Brace yourself, because the following bombshell study contains some troubling information that may affect your summer barbecue plans: A new study has shown that 96 percent of Americans eat corn on the cob at a first grade level.
Yikes. This is not good!
Released earlier this week, a report by the Pew Research Center has found that a shocking 96 percent of Americans never improve their ability to eat corn on the cob beyond the level they reached when they were merely six years old. This means that the vast majority of American adults who eat corn this summer will end up with butter smeared all over their hands, corn stuck in their teeth, and salt grains piled up in the corners of their lips, as if they were still a first graders eating off children’s plates, sitting at Fisher Price picnic tables barely above ground level.
“Our 20-year study has shown conclusively that even after they leave elementary school, most U.S. citizens still go around and around the cob, sucking out each and every last kernel even though they clearly already got all the good bits and all that’s left is a disgusting mix of saliva and plain cob,” explained the report’s lead researcher. “It’s possible that because our society lacks incentives for those who are able to eat corn on the cob in a more respectable manner, there is no reason for adults to develop their corn-eating abilities past the baseline level of chomping and slurping that a barely literate child could achieve.”
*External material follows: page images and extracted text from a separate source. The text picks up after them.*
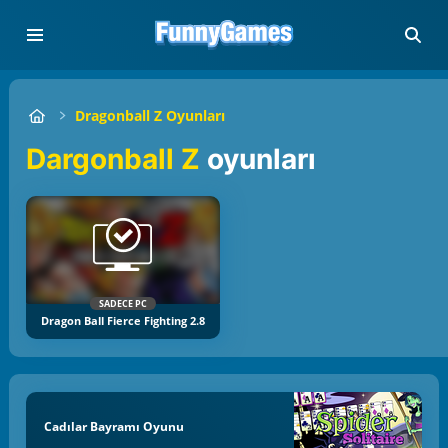
Dragonball Z Oyunları
Dargonball Z
oyunları
SADECE PC
Dragon Ball Fierce Fighting 2.8
Cadılar Bayramı Oyunu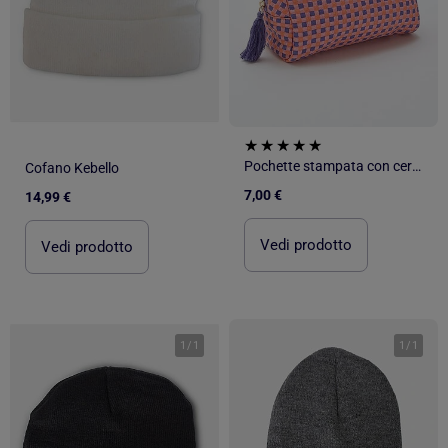
Pochette stampata con cerniera
Cofano Kebello
7,00 €
14,99 €
Vedi prodotto
Vedi prodotto
1
/
1
1
/
1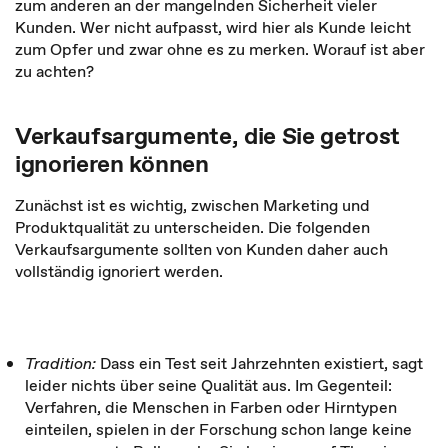
zum anderen an der mangelnden Sicherheit vieler
Kunden. Wer nicht aufpasst, wird hier als Kunde leicht
zum Opfer und zwar ohne es zu merken. Worauf ist aber
zu achten?
Verkaufsargumente, die Sie getrost
ignorieren können
Zunächst ist es wichtig, zwischen Marketing und
Produktqualität zu unterscheiden. Die folgenden
Verkaufsargumente sollten von Kunden daher auch
vollständig ignoriert werden.
Tradition:
Dass ein Test seit Jahrzehnten existiert, sagt
leider nichts über seine Qualität aus. Im Gegenteil:
Verfahren, die Menschen in Farben oder Hirntypen
einteilen, spielen in der Forschung schon lange keine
Though there may be little social stigma against those who eat corn at a level far inappropriate to their age, there are in fact many ill effects brought on by this lack of advancement. The study found that many Americans are completely unaware of the fact that they eat corn on the cob at such a depressingly low level, and wrongfully believe that they can comfortably consume it without wearing a bib. This hubris typically results in stains from buttery kernels that fell out of their mouths and onto their clothes – the removal of which only results in more grease stains from the butter coating their fingers. This is a vicious cycle that contributes to a permanent level of corn on the cob sloppiness which can last the entire summer.
Wow. What an eye-opening study. It’s sad to hear how behind our country is on this important skill. Congrats to the four percent of Americans who eat corn on the cob at a higher level – sounds like you could do the rest of us a favor and show us the way.